The stable build contains plenty of features showcased at The Android Show and Google I/O, but if you were hoping to get your hands on Gemini Intelligence, that will ship later this summer to “select advanced devices.” With that out of the way, here’s what Android 17 offers at launch.

So what’s actually new in Android 17?

The most immediately useful addition is Bubbles, a feature that lets you access a select number of apps in the form of a floating window over another app or a circular app icon on the screen when minimized. 

You can access the feature by long-pressing an app icon and selecting the Bubble option. It’s best suited for your two or three-app workflows, letting you access them one after the other with a single tap on the screen. On foldables and tablets, bubbles dock into a dedicated bar at the bottom of the display. 

Android 17 also gets Screen Reactions, a feature that lets you record your phone’s screen along with your face (via the front-facing camera) simultaneously. It’s primarily for content creators, who can now make reaction videos without opening an editing app. 

What about gaming, security, and everything else?

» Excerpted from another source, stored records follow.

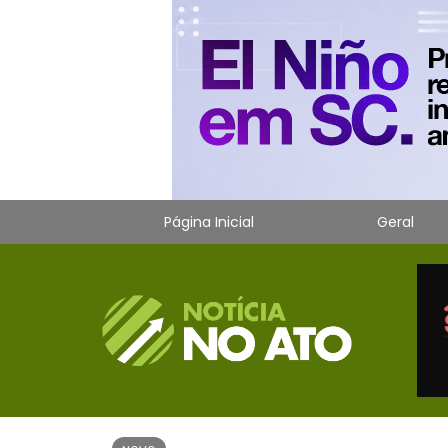
Página Inicial
Geral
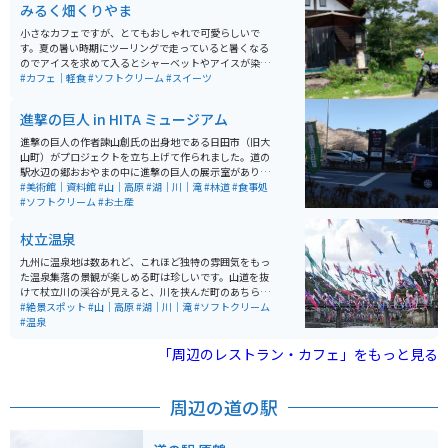
みるく畑くりやま
小さなカフェですが、とてもおしゃれで可愛らしいで
す。夏の暑い時期にツーリングで走っていると暑くなる
のでアイスを求めて入るとシャーベットやアイスが染み
渡ります。お店の雰囲気もいいので、ぜひ立ち寄ってみ
#カフェ｜軽食
#ソフトクリーム
#スイーツ
てください。
進撃の巨人 in HITA ミュージアム
進撃の巨人の作者諫山創氏の出身地である日田市（旧大
山町）がプロジェクトを立ち上げて作られました。道の
駅水辺の郷おおやまの中に進撃の巨人の展示室があり、
無料で閲覧できます。地元の物産品、食事処もあります
#美術館｜資料館
#山｜高原
#湖｜川｜滝
#林道
#食事処
が、作者が働いていた「想夫恋」という焼きそば屋があ
#ソフトクリーム
#お土産
ります。日田市の名物なので是非食べてみてください。
杖立温泉
九州に温泉地は数あれど、これほど独特の雰囲気をもっ
た温泉集落の景観が楽しめる町は珍しいです。山道を抜
けて杖立川の渓谷が見えると、川を挟んだ町のあちらこ
ちらからのぼり立つ湯けむり。美しい川のせせらぎが旅
#絶景スポット
#山｜高原
#湖｜川｜滝
#ソフトクリーム
情をかきたてます。はるか昔から泉質の良さが評判とな
#温泉
り「湯治の街」として愛され、昭和のはじめには「九州
の奥座敷」として歓楽街としての賑わいを見せていまし
「周辺のレストラン・カフェ」をもっと見る
た。
周辺の道の駅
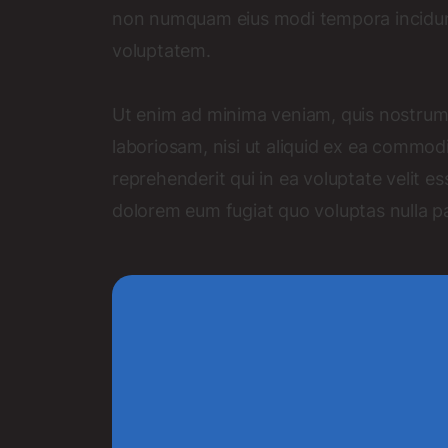
non numquam eius modi tempora incidun
voluptatem.
Ut enim ad minima veniam, quis nostrum 
laboriosam, nisi ut aliquid ex ea commo
reprehenderit qui in ea voluptate velit es
dolorem eum fugiat quo voluptas nulla pa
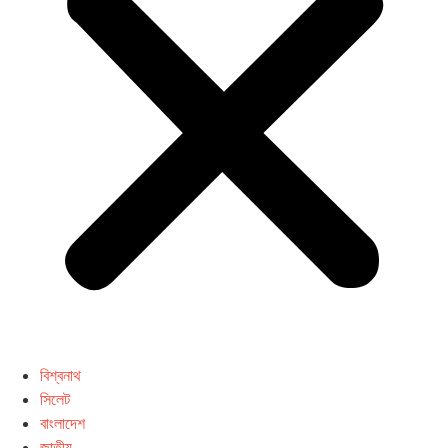
বিশ্বনাথ
সিলেট
বাংলাদেশ
জাতীয়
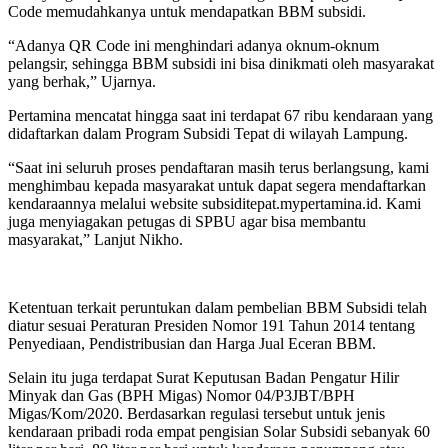
Code memudahkanya untuk mendapatkan BBM subsidi.
“Adanya QR Code ini menghindari adanya oknum-oknum
pelangsir, sehingga BBM subsidi ini bisa dinikmati oleh masyarakat
yang berhak,” Ujarnya.
Pertamina mencatat hingga saat ini terdapat 67 ribu kendaraan yang
didaftarkan dalam Program Subsidi Tepat di wilayah Lampung.
“Saat ini seluruh proses pendaftaran masih terus berlangsung, kami
menghimbau kepada masyarakat untuk dapat segera mendaftarkan
kendaraannya melalui website subsiditepat.mypertamina.id. Kami
juga menyiagakan petugas di SPBU agar bisa membantu
masyarakat,” Lanjut Nikho.
Ketentuan terkait peruntukan dalam pembelian BBM Subsidi telah
diatur sesuai Peraturan Presiden Nomor 191 Tahun 2014 tentang
Penyediaan, Pendistribusian dan Harga Jual Eceran BBM.
Selain itu juga terdapat Surat Keputusan Badan Pengatur Hilir
Minyak dan Gas (BPH Migas) Nomor 04/P3JBT/BPH
Migas/Kom/2020. Berdasarkan regulasi tersebut untuk jenis
kendaraan pribadi roda empat pengisian Solar Subsidi sebanyak 60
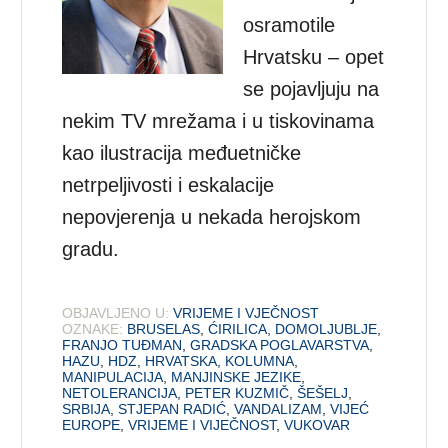
osramotile
Hrvatsku – opet
se pojavljuju na
nekim TV mrežama i u tiskovinama
kao ilustracija međuetničke
netrpeljivosti i eskalacije
nepovjerenja u nekada herojskom
gradu.
OBJAVLJENO U:
VRIJEME I VJEČNOST
OZNAKE:
BRUSELAS
,
ĆIRILICA
,
DOMOLJUBLJE
,
FRANJO TUĐMAN
,
GRADSKA POGLAVARSTVA
,
HAZU
,
HDZ
,
HRVATSKA
,
KOLUMNA
,
MANIPULACIJA
,
MANJINSKE JEZIKE
,
NETOLERANCIJA
,
PETER KUZMIČ
,
ŠEŠELJ
,
SRBIJA
,
STJEPAN RADIĆ
,
VANDALIZAM
,
VIJEĆ
EUROPE
,
VRIJEME I VIJEČNOST
,
VUKOVAR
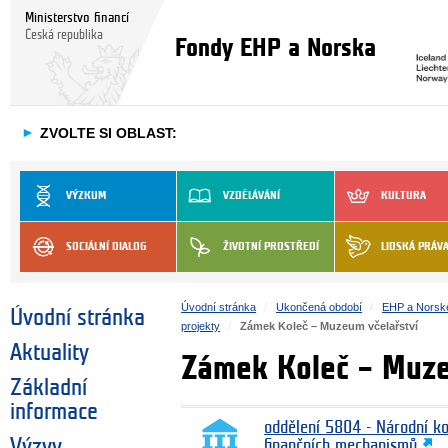
Ministerstvo financí
Česká republika
Fondy EHP a Norska
►
ZVOLTE SI OBLAST:
VÝZKUM
VZDĚLÁVÁNÍ
KULTURA
SOCIÁLNÍ DIALOG
ŽIVOTNÍ PROSTŘEDÍ
LIDSKÁ PRÁV
Úvodní stránka
Ukončená období
EHP a Norsk
Úvodní stránka
projekty
Zámek Koleč – Muzeum včelařství
Aktuality
Zámek Koleč – Muze
Základní
informace
oddělení 5804 - Národní k
Výzvy
finančních mechanismů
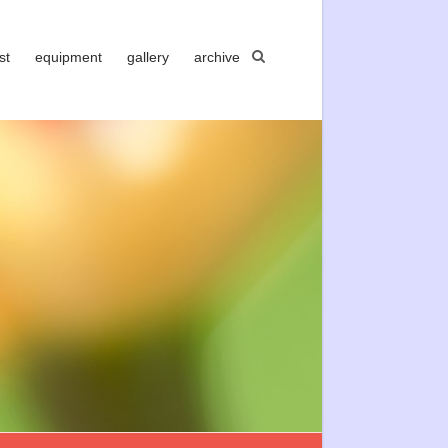
st
equipment
gallery
archive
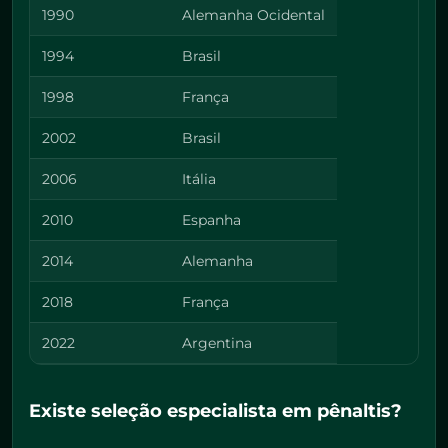
1990
Alemanha Ocidental
1994
Brasil
1998
França
2002
Brasil
2006
Itália
2010
Espanha
2014
Alemanha
2018
França
2022
Argentina
Existe seleção especialista em pênaltis?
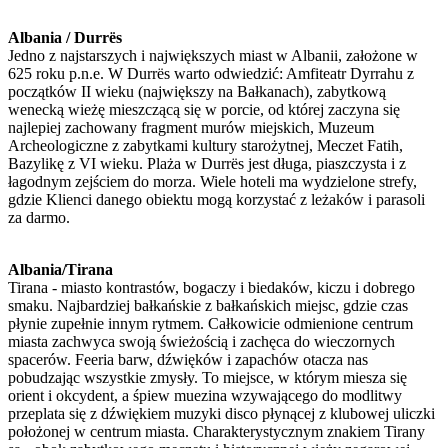
Albania / Durrës
Jedno z najstarszych i największych miast w Albanii, założone w
625 roku p.n.e. W Durrës warto odwiedzić: Amfiteatr Dyrrahu z
początków II wieku (największy na Bałkanach), zabytkową
wenecką wieżę mieszczącą się w porcie, od której zaczyna się
najlepiej zachowany fragment murów miejskich, Muzeum
Archeologiczne z zabytkami kultury starożytnej, Meczet Fatih,
Bazylikę z VI wieku. Plaża w Durrës jest długa, piaszczysta i z
łagodnym zejściem do morza. Wiele hoteli ma wydzielone strefy,
gdzie Klienci danego obiektu mogą korzystać z leżaków i parasoli
za darmo.
Albania/Tirana
Tirana - miasto kontrastów, bogaczy i biedaków, kiczu i dobrego
smaku. Najbardziej bałkańskie z bałkańskich miejsc, gdzie czas
płynie zupełnie innym rytmem. Całkowicie odmienione centrum
miasta zachwyca swoją świeżością i zachęca do wieczornych
spacerów. Feeria barw, dźwięków i zapachów otacza nas
pobudzając wszystkie zmysły. To miejsce, w którym miesza się
orient i okcydent, a śpiew muezina wzywającego do modlitwy
przeplata się z dźwiękiem muzyki disco płynącej z klubowej uliczki
położonej w centrum miasta. Charakterystycznym znakiem Tirany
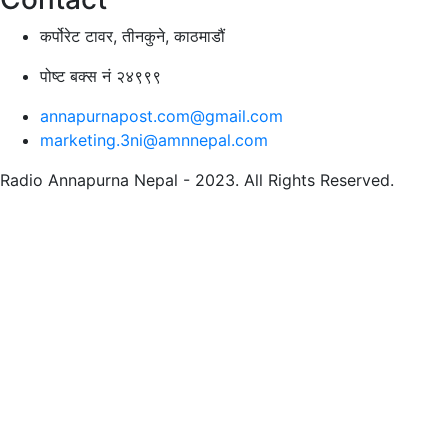
कर्पोरेट टावर, तीनकुने, काठमाडौं
पोष्ट बक्स नं २४९९९
annapurnapost.com@gmail.com
marketing.3ni@amnnepal.com
Radio Annapurna Nepal - 2023. All Rights Reserved.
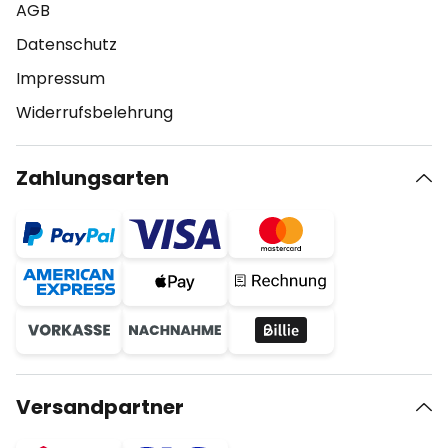
AGB
Datenschutz
Impressum
Widerrufsbelehrung
Zahlungsarten
Versandpartner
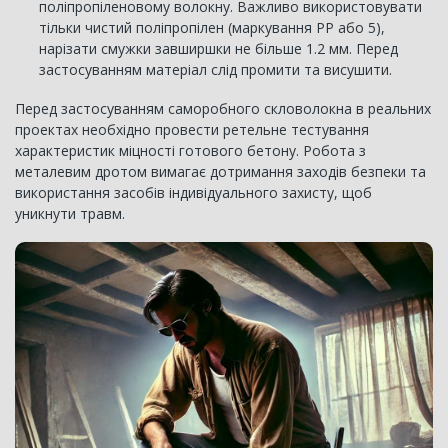
поліпропіленовому волокну. Важливо використовувати
тільки чистий поліпропілен (маркування PP або 5),
нарізати смужки завширшки не більше 1.2 мм. Перед
застосуванням матеріал слід промити та висушити.
Перед застосуванням саморобного скловолокна в реальних
проектах необхідно провести ретельне тестування
характеристик міцності готового бетону. Робота з
металевим дротом вимагає дотримання заходів безпеки та
використання засобів індивідуального захисту, щоб
уникнути травм.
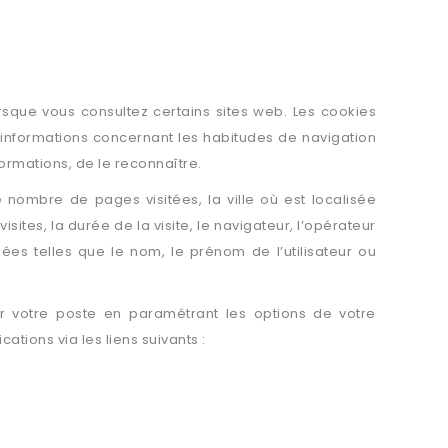
orsque vous consultez certains sites web. Les cookies
informations concernant les habitudes de navigation
formations, de le reconnaître.
 nombre de pages visitées, la ville où est localisée
sites, la durée de la visite, le navigateur, l’opérateur
nées telles que le nom, le prénom de l’utilisateur ou
ur votre poste en paramétrant les options de votre
ations via les liens suivants :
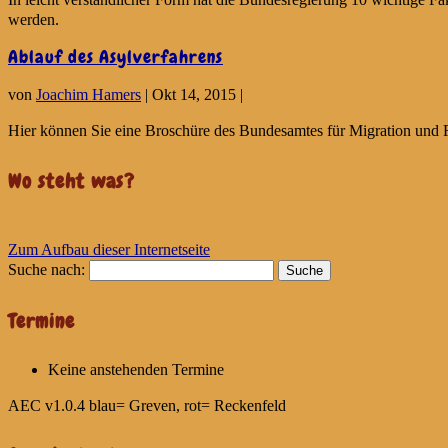
werden.
Ablauf des Asylverfahrens
von
Joachim Hamers
|
Okt 14, 2015
|
Hier können Sie eine Broschüre des Bundesamtes für Migration und Fl
Wo steht was?
Zum Aufbau dieser Internetseite
Suche nach:
Termine
Keine anstehenden Termine
AEC v1.0.4
blau= Greven, rot= Reckenfeld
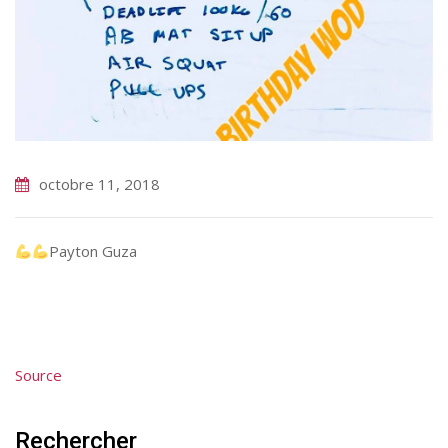
octobre 11, 2018
Payton Guza
Source
Rechercher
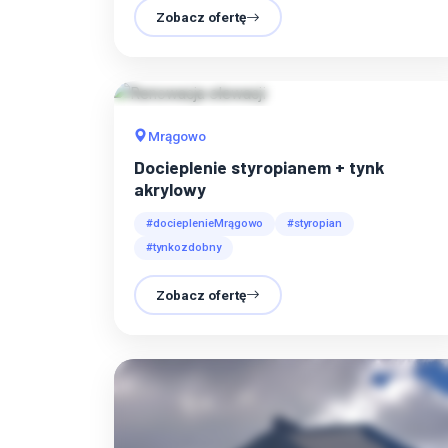
Zobacz ofertę
Mrągowo
Docieplenie styropianem + tynk
akrylowy
#docieplenieMrągowo
#styropian
#tynkozdobny
Zobacz ofertę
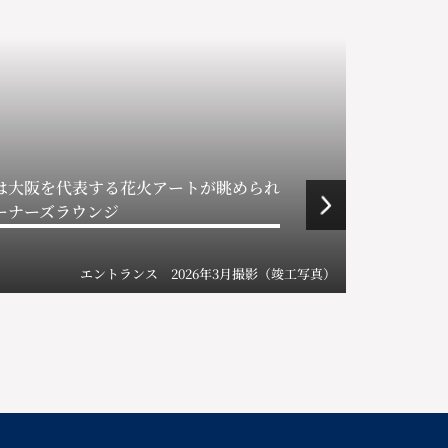
は大阪を代表する花火アートが眺められ
ーナーズラウンジ
エントランス 2026年3月撮影（竣工写真）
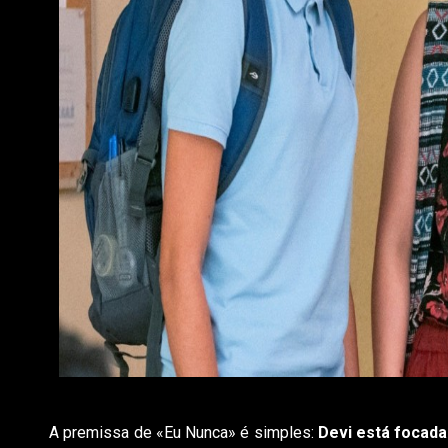
A premissa de «Eu Nunca» é simples:
Devi está focada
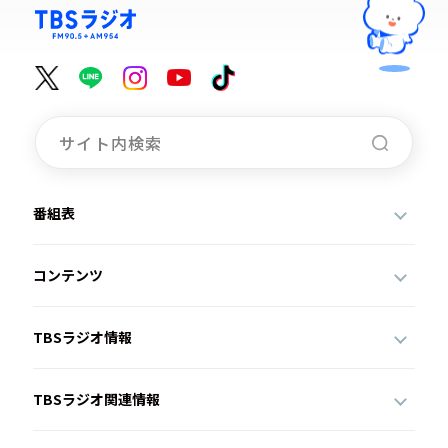
番組表
コンテンツ
TBSラジオ情報
TBSラジオ関連情報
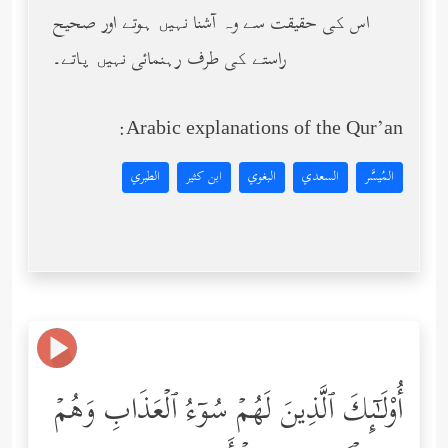
اس کی حقیقت سے وہ آشنا نہیں ہوتے اور صحیح
راستے کی طرف رہنمائی نہیں پاتے۔
Arabic explanations of the Qur’an:
المُيسَّر
السعدي
البغوي
ابن كثير
الطبري
أُوْلَـٰۤىِٕكَ ٱلَّذِینَ لَهُمۡ سُوۤءُ ٱلۡعَذَابِ وَهُمۡ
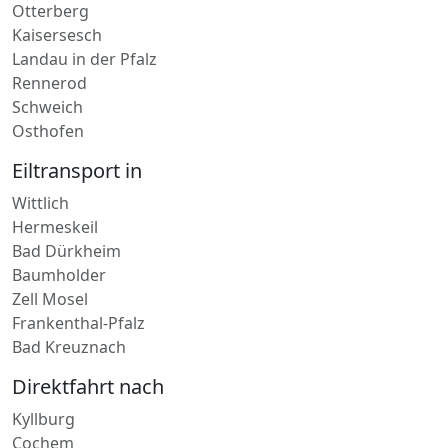
Eisenberg-Pfalz
Otterberg
Kaisersesch
Landau in der Pfalz
Rennerod
Schweich
Osthofen
Eiltransport in
Wittlich
Hermeskeil
Bad Dürkheim
Baumholder
Zell Mosel
Frankenthal-Pfalz
Bad Kreuznach
Direktfahrt nach
Kyllburg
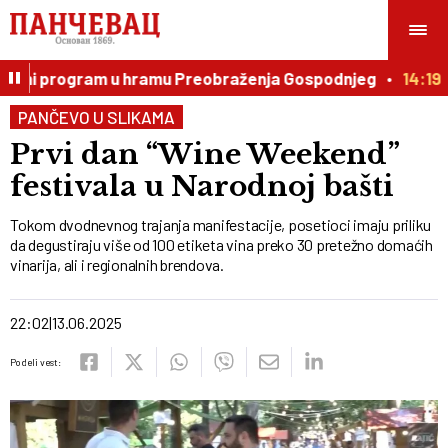
vni program u hramu Preobraženja Gospodnjeg
14:19
Vu
PANČEVO U SLIKAMA
Prvi dan “Wine Weekend”
festivala u Narodnoj bašti
Tokom dvodnevnog trajanja manifestacije, posetioci imaju priliku
da degustiraju više od 100 etiketa vina preko 30 pretežno domaćih
vinarija, ali i regionalnih brendova.
22:02
13.06.2025
Podeli vest:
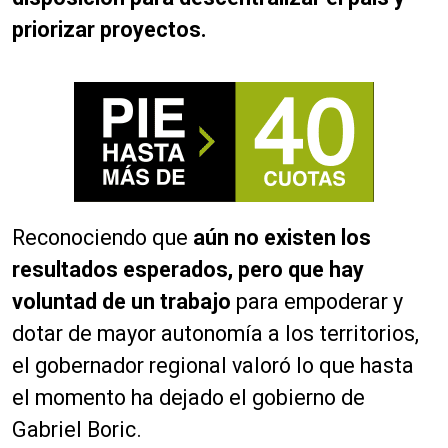
priorizar proyectos.
Reconociendo que
aún no existen los
resultados esperados, pero que hay
voluntad de un trabajo
para empoderar y
dotar de mayor autonomía a los territorios,
el gobernador regional valoró lo que hasta
el momento ha dejado el gobierno de
Gabriel Boric.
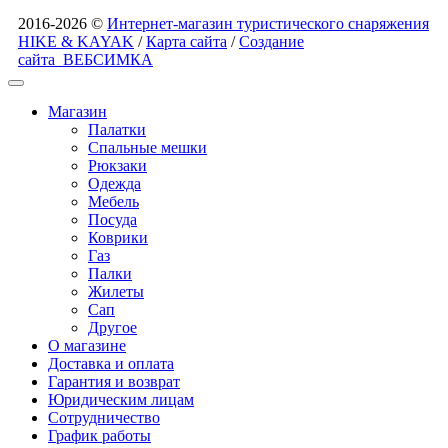
2016-2026 ©
Интернет-магазин туристического снаряжения
HIKE & KAYAK
/
Карта сайта
/
Создание
сайта
ВЕБСИМКА
Магазин
Палатки
Спальные мешки
Рюкзаки
Одежда
Мебель
Посуда
Коврики
Газ
Палки
Жилеты
Сап
Другое
О магазине
Доставка и оплата
Гарантия и возврат
Юридическим лицам
Сотрудничество
График работы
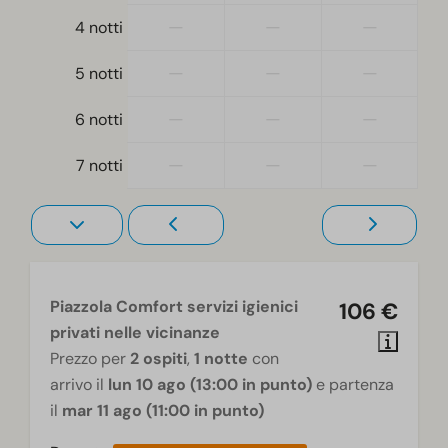
—
—
—
4 notti
—
—
—
5 notti
—
—
—
6 notti
—
—
—
7 notti
Piazzola Comfort servizi igienici
106 €
privati nelle vicinanze
Prezzo per
2 ospiti
,
1 notte
con
arrivo il
lun 10 ago (13:00 in punto)
e partenza
il
mar 11 ago (11:00 in punto)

On the gaming side, foldables get a new 50/50 layout with the game view up top and a dynamic gamepad below. Google has also made memory cleanup more efficient, so that gamers don’t experience frame drops and stutters while playing demanding video games. 

Security gets a meaningful upgrade with features like temporary location permissions and contact-level sharing controls (vs. sharing the entire address book). The Mark as Lost feature in the Find Hub now locks your phone via biometrics so nobody can unlock and reset it with the passcode.

Google also caps PIN guessing, with longer wait times between failed attempts. Rounding out the Android 17 update are hidden app names on the home screen, a dedicated volume slider for your AI assistant (Gemini on Pixel phones), Parental Controls expanding to all Android devices, and app memory limits for preserving system resources.  

Today is the day 👀

— Android Developers (@AndroidDev) June 16, 2026

While Pixel phones are the first to get the update, expect other OEMs to announce their Android 17-based updates in the coming weeks. Samsung, for instance, is expected to roll out One UI 9 at the second Galaxy Unpacked event of the year, rumored to take place on July 22, 2026. Other brands like OnePlus should follow soon.